One such issue is external validity—the extent to which findings can reliably be generalized beyond the specific experiment. “I tell my students that lab experiments offer high internal validity, or ability to reach confident causal conclusions, but low external validity. Observational field studies are the opposite, with low internal and high external validity. The gold standard is field experiments, which are high in both. But in this talk, I’m going to call that assumption into question, to some degree.”
He illustrated that with a study that attempted to understand the causal linkages between health, happiness, and frequency of sexual activity. Although there is a lot of research indicating that sex is a huge determinant of happiness and health, it’s unclear which causes which, or if another factor like love causes all three.
“The only way to find out is to run an experiment,” Loewenstein said. “We couldn’t figure out how to run a lab experiment, so we came up with a field experiment.” He recruited healthy monogamous couples between the ages of 35 and 65 who would agree to change their sexual frequency. Participants were paid for completing entrance and exit surveys on health status and behaviors, relationship, and many other factors.
The study succeeded in getting people to have more sex, but showed no correlation between sex, health, and happiness. Asked if participant bias was involved, Loewenstein agreed that there were many reasons why study participants might not be like the others. “That gets to my point about external validity,” he said. “Our study had no impact on anything but the independent variable; we just got them to have more sex. We were not able to show a correlation that has been observed repeatedly in general population:”
The problem with the study is one common to many field experiments. “We’re moving them away from their optimum. It’s not surprising that this may have a negative effect,” he said. “A better study would have tried to change both the amount of desired and actual sex.”
Turning to food, Loewenstein outlined a series of studies on food labeling that looked at shifting people toward healthier food choices. Labeling is an attractive approach for behavioral and traditional economists because both believe additional information supports decision making.
However, the most significant nutrition labeling study showed at best a mixed impact and only for white females. Food labeling has been shown to be ineffective in reducing fat and cholesterol consumption, although the labels do seem to make people pay more attention to good factors like vitamins.
Motivated by an “incredibly flawed” study at Subway, New York City began requiring calorie labeling on restaurant menus in 2007‒08. Most subsequent research has found that calorie posting has little impact; in New York, calorie consumption actually increased a bit.
Labels showing calorie counts may not help if diners don’t know how many calories they should be consuming, but providing those recommendations also made no difference on how much they ate. Taking numbers out of the equation and labeling foods with a red/yellow/green stoplight system just made people order more of the low-calorie green light items.
There’s little evidence that providing information changes behavior and it may have perverse effects, Loewenstein observed. What may be more effective is a nudge–offering a more convenient, preset menu of healthier choices, with a complete menu still available but harder to access.

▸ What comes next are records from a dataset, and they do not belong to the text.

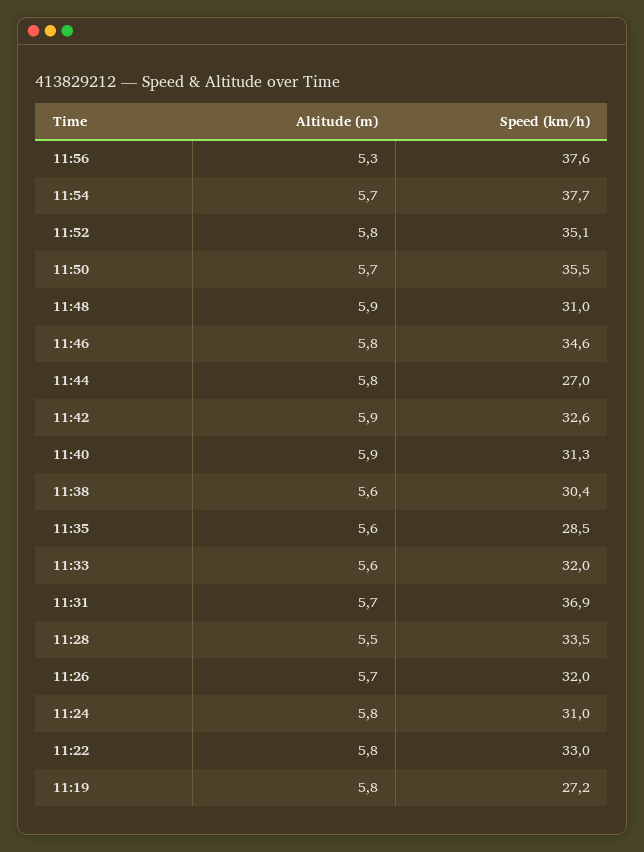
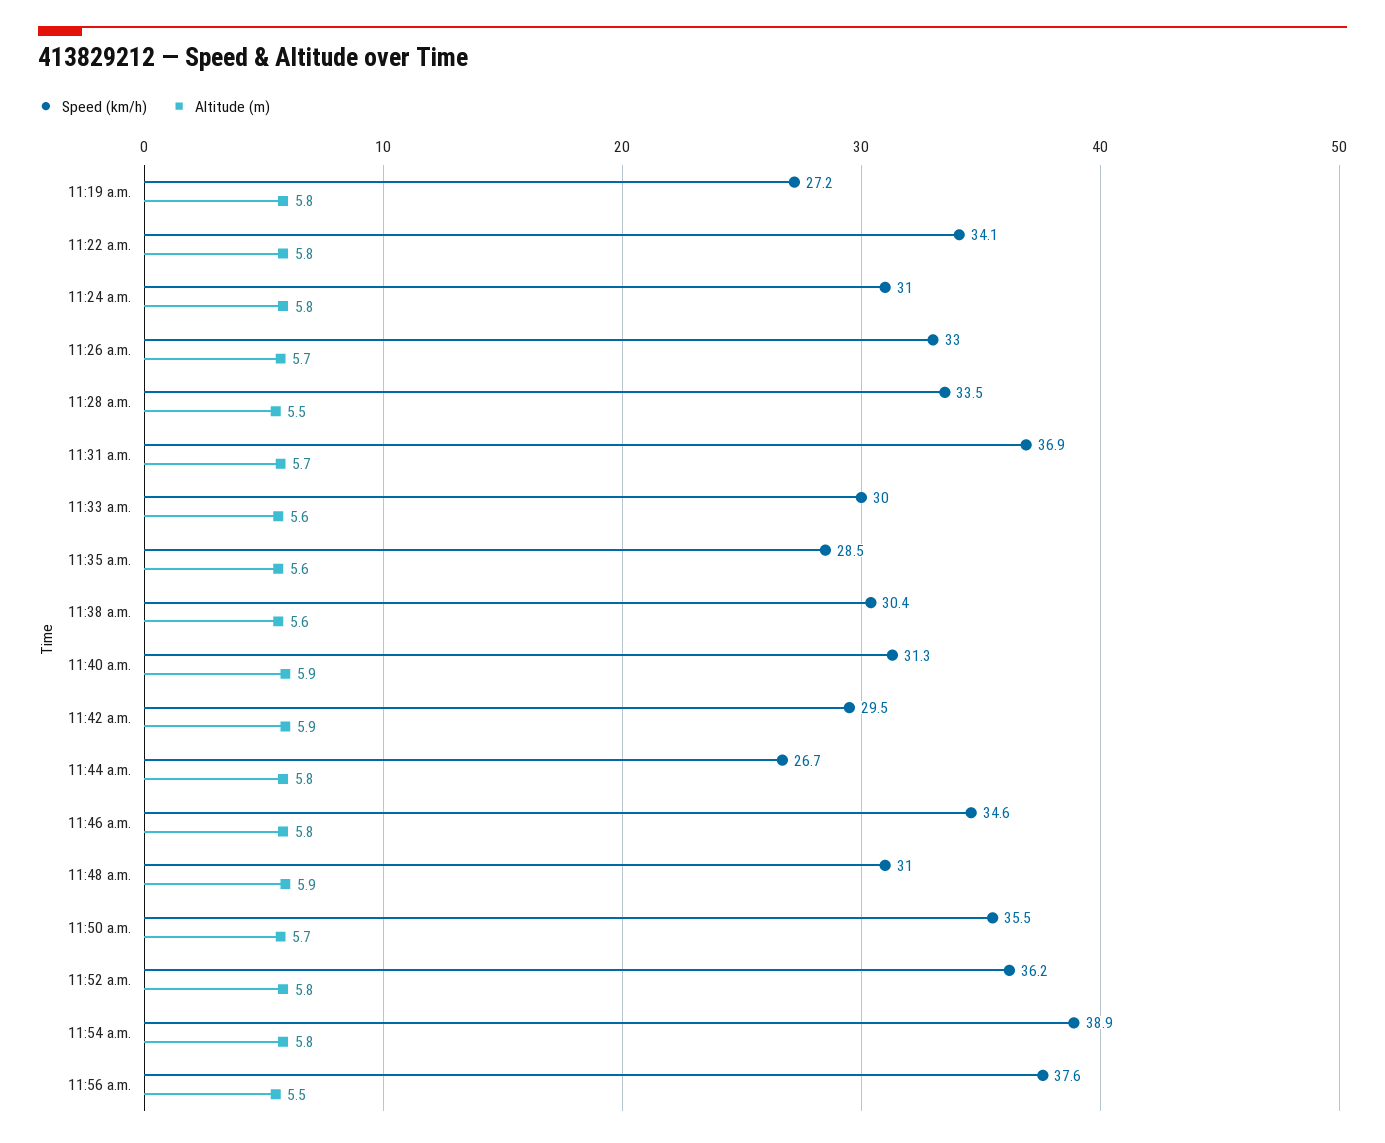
Altitude (m), 11:56: 5.3 -> 5.5
Altitude (m), 11:54: 5.7 -> 5.8
Speed (km/h), 11:54: 37.7 -> 38.9
Speed (km/h), 11:52: 35.1 -> 36.2
Speed (km/h), 11:44: 27 -> 26.7
Speed (km/h), 11:42: 32.6 -> 29.5
Speed (km/h), 11:33: 32 -> 30
Speed (km/h), 11:26: 32 -> 33
Speed (km/h), 11:22: 33 -> 34.1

A weak nudge had little effect, because diners simply offset the low-calorie sandwich with drinks and more side items. With a stronger nudge, where it was more difficult to find the full menu, there was no offsetting and a significant decline in calories consumed.
“I think our dependent measures on policy studies are often too narrow, he concluded. It’s important to consider all behavior. “If people order the low-calorie sandwich, they add high-calorie drinks or order more sides. If they have less for lunch, maybe they are going to snack. You have to think about overall policy.”
In summary, he noted,
Field experiments have limited external validity if they drive people to behave as they wouldn’t normally behave.
Some interventions work—or backfire—for reasons we don’t understand.
Too many policies are implemented without valid field studies.
But tests of policies do suffer from their own set of problems.